AT&T’s decision to spin off its WarnerMedia properties — just three years after the phone giant paid $85 billion for them — was more than just a retreat from an ill-fated effort to build an entertainment empire.
The ownership change is a move that reverberates everywhere, but it especially hits home in Hollywood.
Because while the Warner entertainment empire stretches to New York and Atlanta and beyond, the heart of the business in many ways still beats at the Warner Bros. lot in Burbank and in all the affiliated and ancillary companies throughout Los Angeles.
The arrival of Discovery and Chief Executive David Zaslav likely means an end to the controversial tenure of Warner-Media Chief Executive Jason Kilar.
And it probably signals the start of a new round of activity for the media industry, which is still trying to digest the shift to a streaming-first mentality and is just catching its breath after wrapping up labor contracts on multiple fronts.
Need proof that the merry-go-round is only speeding up? Just one day after the Discovery deal broke, word surfaced that Amazon.com Inc. was in talks to buy storied studio MGM for some $9 billion — another transaction likely driven by the growing appetite for streaming content.
And WarnerMedia’s heavily hyped HBOMax, which launched last year, rolls out a less expensive, ad-supported version at the top of June.

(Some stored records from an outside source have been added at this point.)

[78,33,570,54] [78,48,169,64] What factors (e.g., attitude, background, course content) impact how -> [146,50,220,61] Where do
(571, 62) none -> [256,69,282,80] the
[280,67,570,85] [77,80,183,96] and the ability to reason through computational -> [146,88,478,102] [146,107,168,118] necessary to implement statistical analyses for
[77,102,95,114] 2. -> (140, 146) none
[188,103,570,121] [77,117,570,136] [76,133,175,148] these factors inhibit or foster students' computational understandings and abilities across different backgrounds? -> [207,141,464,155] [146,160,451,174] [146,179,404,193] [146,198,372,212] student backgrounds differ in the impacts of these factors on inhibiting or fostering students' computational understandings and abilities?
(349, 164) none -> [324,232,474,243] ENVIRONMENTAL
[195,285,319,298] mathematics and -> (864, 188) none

All of this, of course, serves as a vivid reminder that the entertainment industry, regardless of which side of the Hollywood Hills you’re on, remains a crown jewel of L.A.’s business world.
• • •
Arlan Hamilton, founder of Backstage Capital, drove off with a piece of musical history last week.
Hamilton, who has been profiled by the Business Journal for her pioneering work as a Black woman leading a venture capital firm, paid $112,500 at auction for Janet Jackson’s 1956 Chevrolet 3100 Cameo pickup truck.

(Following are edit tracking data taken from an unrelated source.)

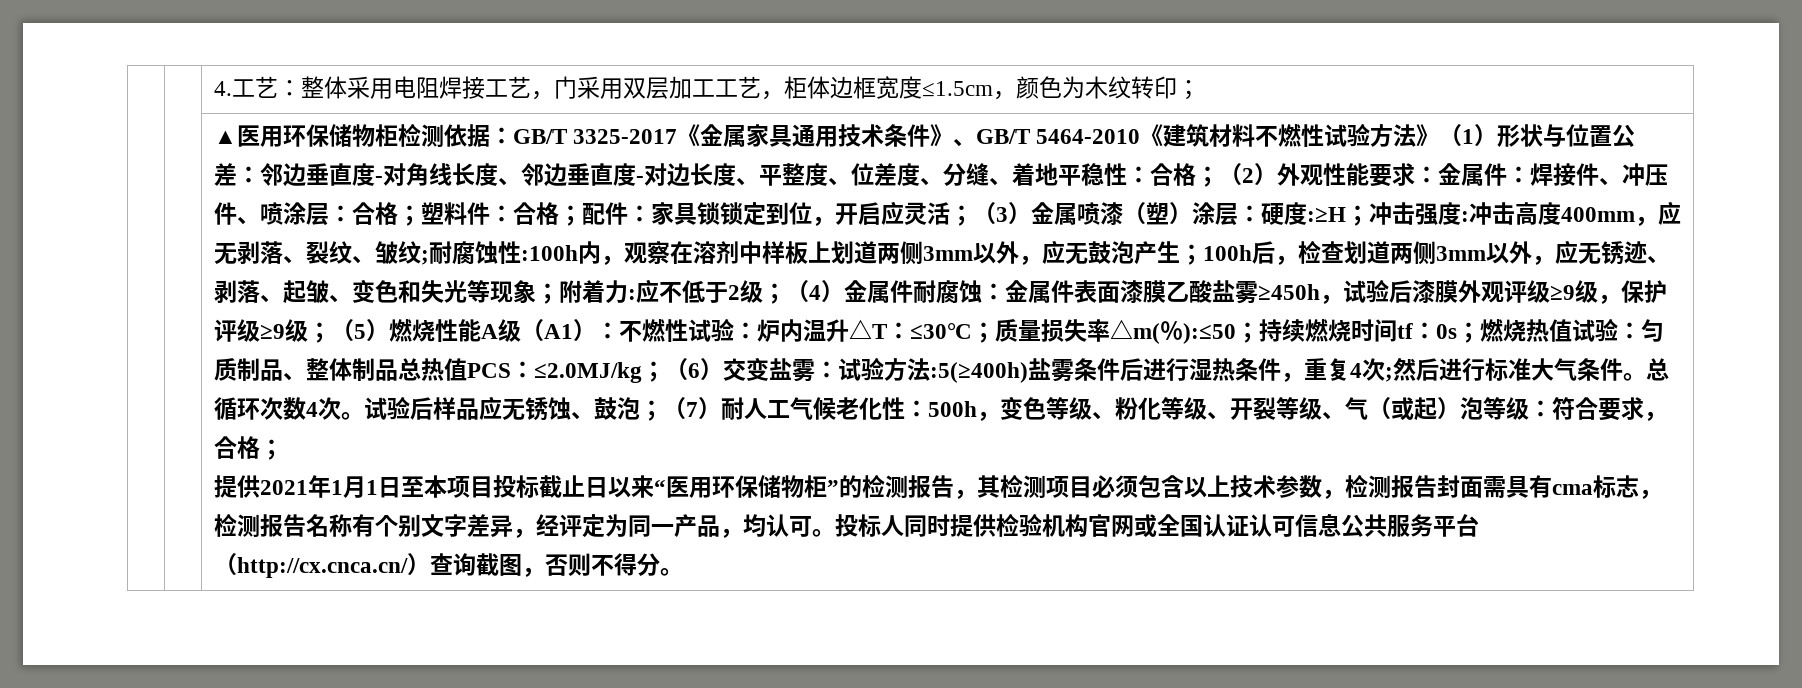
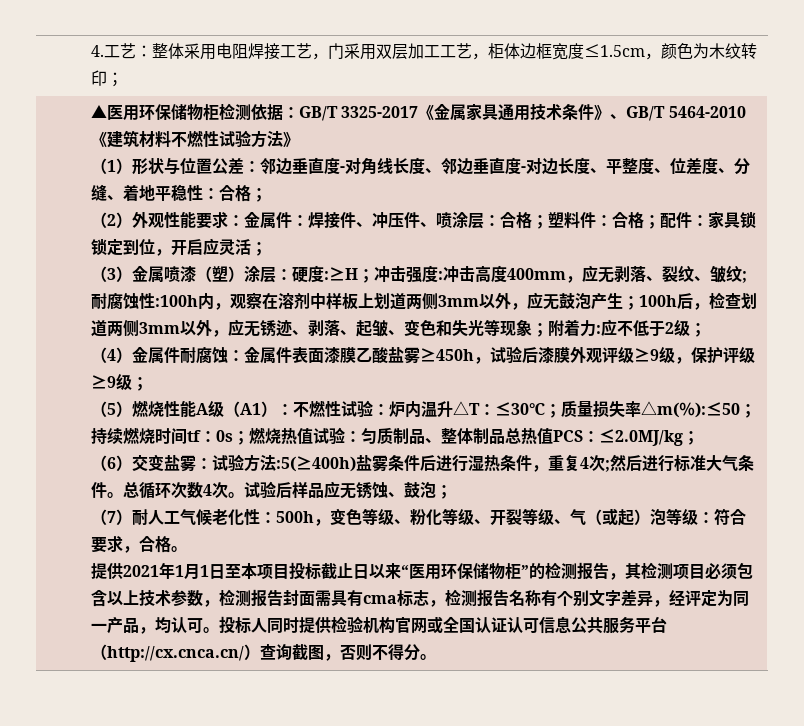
(1440, 135) none -> (299, 139) //
(1219, 176) none -> (267, 195) //
(973, 215) none -> (267, 249) //
(786, 293) none -> (706, 330) //
(331, 332) none -> (148, 384) //
(665, 371) none -> (699, 438) //
(663, 410) none -> (452, 492) //
[259,439,283,460] ； -> [170,546,187,552] 。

The fully restored, mint-condition ride was one of nearly 1,400 pieces of Janet Jackson memorabilia offered at Julien’s Auctions in Beverly Hills. The event attracted thousands of online bidders and fans and benefited in part the charity Compassion International.
Celebrity-turned-entrepreneur Kim Kardashian also turned out, picking up Jackson’s outfit from the “If” music video for $25,000.
Hamilton’s truck, however, may have carried the day’s best bonus: The winning bid also earned her a private call from the Queen of Pop herself.